# Singapore Travel



## vhn099 (Sep 10, 2010)

Hi,
We have a trip planned to Singapore. I need some ideas of what we should see and do. Any suggestions on great activities to do? Thanks


----------



## simonsays (Feb 11, 2009)

http://www.expatforum.com/expats/si...-singapore/56873-activities-do-singapore.html


----------



## mike44 (Sep 4, 2010)

Hi, I have used the iPhone application "Singapore Activity Guide" that you may be interested in. It introduces the interesting activities in Singapore.


----------



## atfc (Sep 12, 2010)

vhn099 said:


> Hi,
> We have a trip planned to Singapore. I need some ideas of what we should see and do. Any suggestions on great activities to do? Thanks


be sure to try out sentosa (universal studios), the night safari, singapore flyer


----------



## atfc (Sep 12, 2010)

atfc said:


> be sure to try out sentosa (universal studios), the night safari, singapore flyer


ohh and if u are looking for nice great food, this place "chomp chomp" located in serangoon gardens is good as well. wide range of varieties of food available.


----------



## sjfalex (Sep 3, 2010)

it's mid autumn's festival around this period so street bazaar and eating moon cakes.[ bit.ly/bl1NWr ] this link may help.

chomp chomp serves really good food. Lau Pa Sat is good as well, eat the Satay!


----------

Activities:
- A) In the Singapore travel thread, where is the food place "chomp chomp" located?
- B) List every username that posts in the Singapore travel thread, naming each one only once.
- C) Copy the passage of the Singapore travel thread from "it's mid autumn's" up to and including "eat the Satay!".

Extracted material:
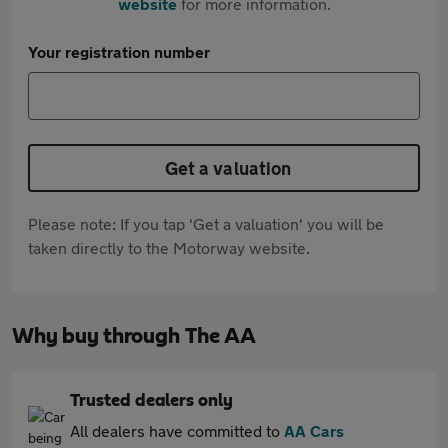
website
for more information.
Your registration number
Get a valuation
Please note: If you tap 'Get a valuation' you will be
taken directly to the Motorway website.
Why buy through The AA
Trusted dealers only
All dealers have committed to
AA Cars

Answers to each task:
- A) Serangoon Gardens

- B) vhn099, simonsays, mike44, atfc, sjfalex

- C)
it's mid autumn's festival around this period so street bazaar and eating moon cakes.[ bit.ly/bl1NWr ] this link may help.

chomp chomp serves really good food. Lau Pa Sat is good as well, eat the Satay!